PASSAGE:

Turn spreadsheet chaos into a slick, interactive dashboard your whole team can use.

Why You’re Here (and Why It Matters)

Let me guess — you’ve got a pile of customer data sitting in a CSV file (or worse, buried in emails),
and you’re thinking: “There has to be a better way to manage this.”

You're not alone.

Every startup or solo project have experienced that moment. You don’t need Salesforce.

And you probably don’t want to burn hours building a full-blown web app. You just want a simple dashboard where you can:

  • See your customers at a glance

  • Track interactions and lead stages

  • Filter, search, and update info without crying into your coffee

That’s where Streamlit comes in.

It’s fast. It's Pythonic. And in 30 minutes, you’ll build a clean, interactive CRM dashboard your team can actually use.

What We’re Building (In Plain English)

By the end of this tutorial, you'll have:

  • A working CRM dashboard UI

  • Live search, filtering, and sorting

  • Customer cards with contact and deal info

  • Stage tracking (Lead → Prospect → Customer)

PROBLEM TO SOLVE:
Reproduce the portion of the Streamlit dashboard tutorial starting at "By the end of" and ending at "Prospect → Customer)", word for word.

DATA EXTRACT:
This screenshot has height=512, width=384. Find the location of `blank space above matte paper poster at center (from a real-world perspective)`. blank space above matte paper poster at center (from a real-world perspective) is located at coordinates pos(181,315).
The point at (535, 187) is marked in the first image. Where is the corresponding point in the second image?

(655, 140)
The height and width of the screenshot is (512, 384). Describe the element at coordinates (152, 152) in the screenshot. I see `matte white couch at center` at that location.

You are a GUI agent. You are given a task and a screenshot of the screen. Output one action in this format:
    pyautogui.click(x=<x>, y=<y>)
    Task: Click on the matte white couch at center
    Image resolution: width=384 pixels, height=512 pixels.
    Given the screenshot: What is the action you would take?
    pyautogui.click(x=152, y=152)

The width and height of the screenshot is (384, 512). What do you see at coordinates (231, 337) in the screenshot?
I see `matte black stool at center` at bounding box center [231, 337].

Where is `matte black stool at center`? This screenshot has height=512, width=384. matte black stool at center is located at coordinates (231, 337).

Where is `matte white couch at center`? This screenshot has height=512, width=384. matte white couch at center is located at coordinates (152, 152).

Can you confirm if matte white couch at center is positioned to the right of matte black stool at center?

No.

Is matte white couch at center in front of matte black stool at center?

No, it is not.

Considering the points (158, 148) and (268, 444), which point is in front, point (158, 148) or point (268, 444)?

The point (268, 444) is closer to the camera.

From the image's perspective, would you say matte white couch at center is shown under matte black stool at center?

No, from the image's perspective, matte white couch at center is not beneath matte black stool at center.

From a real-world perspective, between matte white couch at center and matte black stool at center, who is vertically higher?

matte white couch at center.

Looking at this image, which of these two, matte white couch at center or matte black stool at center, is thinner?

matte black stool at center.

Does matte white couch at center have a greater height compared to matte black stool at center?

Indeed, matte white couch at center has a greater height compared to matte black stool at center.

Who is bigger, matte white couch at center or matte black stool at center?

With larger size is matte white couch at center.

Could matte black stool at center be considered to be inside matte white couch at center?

WRITTEN SOLUTION:
By the end of this tutorial, you'll have:

  • A working CRM dashboard UI

  • Live search, filtering, and sorting

  • Customer cards with contact and deal info

  • Stage tracking (Lead → Prospect → Customer)